Aon Plc, is a British multinational professional services firm that sells a range of financial risk-mitigation products, has come up with a compilation of global insurance claims, revealing that the global insurance market in the first half of 2021 was inundated with claims from natural disasters and catastrophes as well as claims from civil unrest.
According to the report, claims from the risks are estimated to have reached $42 billion for the first half of 2021 which is 2 percent higher than the 10-year average.
Aon, said that while $42 billion of first-half catastrophe insured losses is only 2 percent higher than the 10-year average ($41 billion), it is 39 per cent higher than the 21st Century average ($30 billion) and 101 per cent higher than the average of all years since 1980 ($21 billion).

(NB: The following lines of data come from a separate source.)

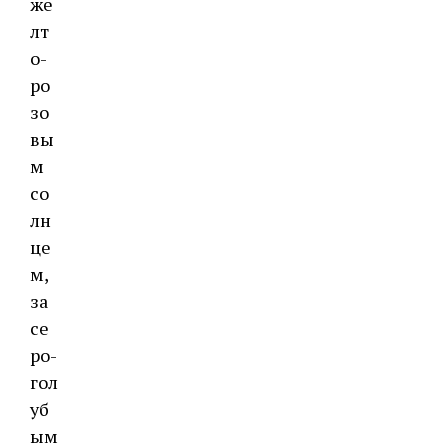
же
лт
о-
ро
зо
вы
м
со
лн
це
м,
за
се
ро-
гол
уб
ым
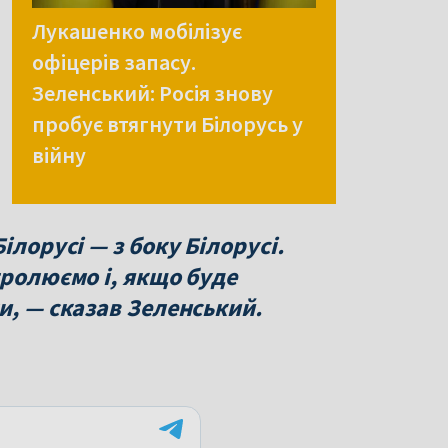
Лукашенко мобілізує
офіцерів запасу.
Зеленський: Росія знову
пробує втягнути Білорусь у
війну
ілорусі — з боку Білорусі.
тролюємо і, якщо буде
и, — сказав Зеленський.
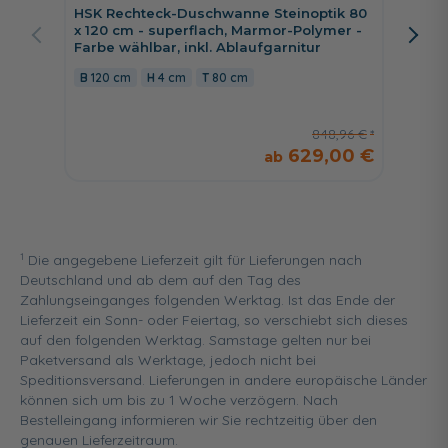
Schwall
HSK Rechteck-Duschwanne Steinoptik 80
Ablage
x 120 cm - superflach, Marmor-Polymer -
Farbe wählbar, inkl. Ablaufgarnitur
38,5 
120 cm
4 cm
80 cm
848,96 €
629,00 €
1
Die angegebene Lieferzeit gilt für Lieferungen nach
Deutschland und ab dem auf den Tag des
Zahlungseinganges folgenden Werktag. Ist das Ende der
Lieferzeit ein Sonn- oder Feiertag, so verschiebt sich dieses
auf den folgenden Werktag. Samstage gelten nur bei
Paketversand als Werktage, jedoch nicht bei
Speditionsversand. Lieferungen in andere europäische Länder
können sich um bis zu 1 Woche verzögern. Nach
Bestelleingang informieren wir Sie rechtzeitig über den
genauen Lieferzeitraum.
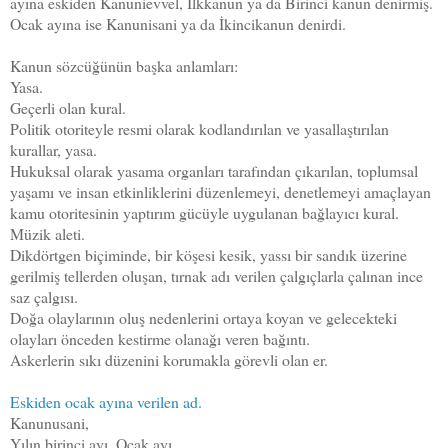
ayına eskiden Kanunievvel, İlkkanun ya da Birinci kanun denirmiş.
Ocak ayına ise Kanunisani ya da İkincikanun denirdi.
Kanun sözcüğünün başka anlamları:
Yasa.
Geçerli olan kural.
Politik otoriteyle resmi olarak kodlandırılan ve yasallaştırılan
kurallar, yasa.
Hukuksal olarak yasama organları tarafından çıkarılan, toplumsal
yaşamı ve insan etkinliklerini düzenlemeyi, denetlemeyi amaçlayan
kamu otoritesinin yaptırım gücüyle uygulanan bağlayıcı kural.
Müzik aleti.
Dikdörtgen biçiminde, bir köşesi kesik, yassı bir sandık üzerine
gerilmiş tellerden oluşan, tırnak adı verilen çalgıçlarla çalınan ince
saz çalgısı.
Doğa olaylarının oluş nedenlerini ortaya koyan ve gelecekteki
olayları önceden kestirme olanağı veren bağıntı.
Askerlerin sıkı düzenini korumakla görevli olan er.
Eskiden ocak ayına verilen ad.
Kanunusani,
Yılın birinci ayı, Ocak ayı,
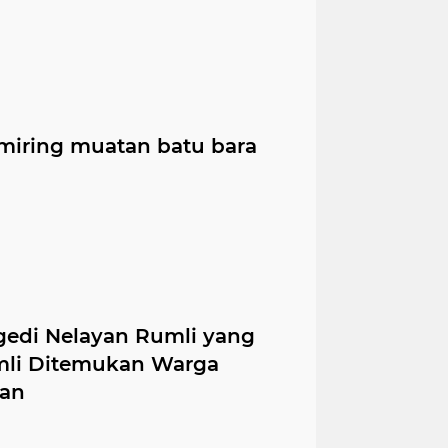
miring muatan batu bara
gedi Nelayan Rumli yang
umli Ditemukan Warga
kan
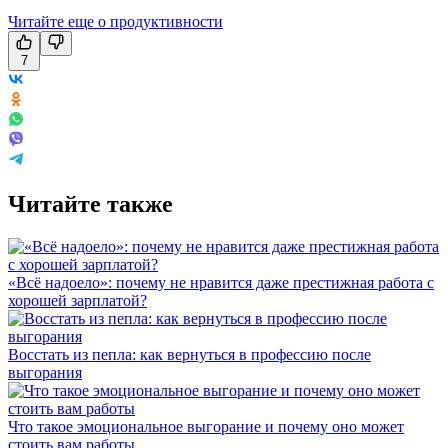
Читайте еще о продуктивности
7
Читайте также
«Всё надоело»: почему не нравится даже престижная работа с
хорошей зарплатой?
Восстать из пепла: как вернуться в профессию после
выгорания
Что такое эмоциональное выгорание и почему оно может
стоить вам работы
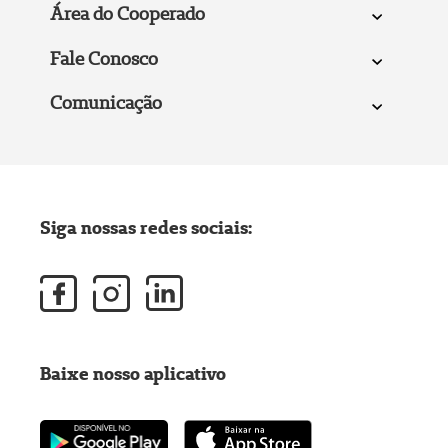
Área do Cooperado
Fale Conosco
Comunicação
Siga nossas redes sociais:
Baixe nosso aplicativo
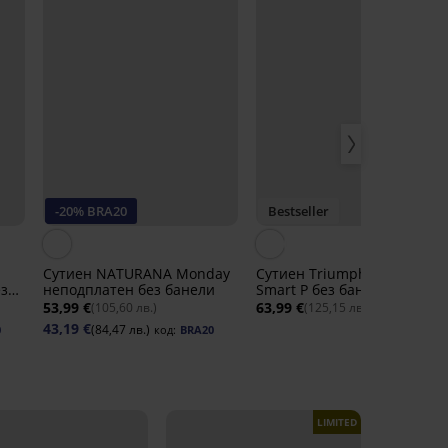
-20% BRA20
Bestseller
4,
Сутиен NATURANA Monday
Сутиен Triumph Shape
з
неподплатен без банели
Smart P без банели
53,99 €
63,99 €
(105,60 лв.)
(125,15 лв.)
43,19 €
(84,47 лв.)
0
код:
BRA20
LIMITED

Aon estimated that natural disasters cost the global economy around $93 billion in the first half of 2021.
It stated, “The economic loss tally is some 32 percent lower than the previous decade ($136 billion), 16 percent lower since 2000 ($110 billion), but 9 percent higher than the average of all years since 1980 ($85 billion). All of these numbers remain preliminary, “it stated.
Aon’s data comes from a minimum of 163 natural disaster events that occurred in H1 2021, which was below the 21st Century average (191) and median (197).

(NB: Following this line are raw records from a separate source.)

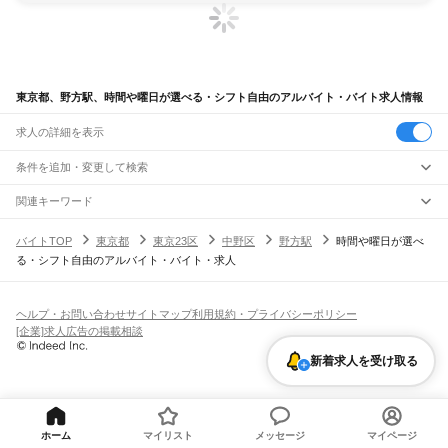
東京都、野方駅、時間や曜日が選べる・シフト自由のアルバイト・バイト求人情報
求人の詳細を表示
条件を追加・変更して検索
市区町村を追加・変更
関連キーワード
完全在宅ワーク 全国
シール貼り 在宅
現在地周辺
ガチャガチャ
犬カフェ
東京都
駅を追加・変更
バイトTOP
東京都
東京23区
中野区
野方駅
時間や曜日が選べ
東京都
すべて
る・シフト自由のアルバイト・バイト・求人
東京23区
すべて
職種を追加・変更
JR東海道本線(東京～熱海)
千代田区
中央区
港区
新宿区
文京区
台東区
墨田区
江東区
品川区
目黒区
大田区
東京駅
新橋駅
品川駅
飲食・フードサービス
世田谷区
渋谷区
中野区
杉並区
豊島区
北区
荒川区
板橋区
練馬区
足立区
葛飾区
特徴を追加・変更
飲食・フードサービス
江戸川区
すべて
ヘルプ・お問い合わせ
サイトマップ
利用規約・プライバシーポリシー
JR山手線
ホールスタッフ
キッチンスタッフ
皿洗い・洗い場
精肉・鮮魚加工
給食調理
人気
[企業]求人広告の掲載相談
大崎駅
五反田駅
目黒駅
恵比寿駅
渋谷駅
原宿駅
代々木駅
新宿駅
新大久保駅
八王子市
立川市
武蔵野市
三鷹市
青梅市
府中市
昭島市
調布市
町田市
小金井市
雇用形態を追加・変更
パン屋（ベーカリー）
フードカウンター販売員
バー（BAR）・バーテンダー
日払いOK
高校生歓迎
学生歓迎
深夜の仕事
髪型・髪色自由
ひげOK
ネイルOK
高田馬場駅
目白駅
池袋駅
大塚駅
巣鴨駅
駒込駅
田端駅
西日暮里駅
日暮里駅
鶯谷駅
小平市
日野市
東村山市
国分寺市
国立市
福生市
狛江市
東大和市
清瀬市
飲食店補助（開店・閉店準備）
飲食店（店長・マネージャー）
新着求人を受け取る
ピアスOK
アルバイト・パート
履歴書不要
オープニングスタッフ
留学生・外国人活躍中
上野駅
御徒町駅
秋葉原駅
神田駅
東京駅
有楽町駅
新橋駅
浜松町駅
田町駅
東久留米市
武蔵村山市
多摩市
稲城市
羽村市
あきる野市
西東京市
大島町
利島村
都道府県を変更
営業・販売
勤務期間
正社員
高輪ゲートウェイ駅
品川駅
新島村
神津島村
三宅村
御蔵島村
八丈町
青ヶ島村
小笠原村
西多摩郡
営業・販売
すべて
短期
契約社員
単発・1日OK
長期
期間限定（春夏冬休み等）
JR南武線
営業
テレフォンアポインター（テレアポ）
ルートセールス
コンビニ
シフト
派遣社員
矢野口駅
稲城長沼駅
南多摩駅
府中本町駅
分倍河原駅
西府駅
谷保駅
矢川駅
西国立駅
フードカウンター販売員
アパレル
家電量販店・携帯販売（携帯ショップ）
土日祝のみOK
業務委託
平日のみOK
週1日からOK
週2・3日からOK
週4日以上OK
ホーム
マイリスト
メッセージ
マイページ
立川駅
販売店（店長・マネージャー）
その他販売
時間や曜日が選べる・シフト自由
固定時間・固定シフト制
シフト制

In terms of loss of life, it said natural disasters claimed 3,000 lives during the first half, which is well below the long-term average (since 1980) of 38,900 and the median of 7,600.
Across the events, Aon counted 22 that drove billion-dollar economic losses, the majority of which were weather-related.
The global broker said there were at least 10 separate billion-dollar industry catastrophe loss events on an insured loss basis, it also said the costliest of them all was the US winter storm and freezing weather delivered by the polar vortex, which Aon pegs at the generally accepted $15 billion levels.
It added, “After that, the severe weather event in Europe in June drove a $3.4 billion industry loss, the Fukushima offshore earthquake a $2.5 billion loss and another US severe weather event $2.5 billion as well.”
In Nigeria, Insurers said that the EndSARS protest claims are already clashing with their claims responsibilities in the first half of the year.
According to the Nigeria Insurers Association, NIA, there are a total of 1,661 protest-induced claims as a result of the #EndSars protests, of which 143 substantiated claims worth an N105.0million have been settled.
In South Africa, Insurers reported losses from week-long riots that were estimated at over $690 million.
According to Reuters, claims from damage and theft from businesses affected by civil unrest in South Africa are likely to be between ZAR7bn ($484m) and ZAR10bn ($692m).
Reuters said the riots and looting which started on July 9 and ended July 17, left more than 117 people dead, hurt thousands of businesses and damaged major infrastructure, including telecommunications towers, in some of the worst civil unrest in decades.
It said the unrest triggered by the jailing of ex-president Jacob Zuma failing to appear at a corruption inquiry, widened into an outpouring of anger over poverty and inequality.
South African Special Risks Insurance Association (Sasria), a state-owned insurer set up after private firms stopped underwriting risks relating to political violence due to unrest during apartheid, has received around ZAR100m in claims so far, its managing director Cedric Masondo told Reuters, adding this was expected to rise significantly.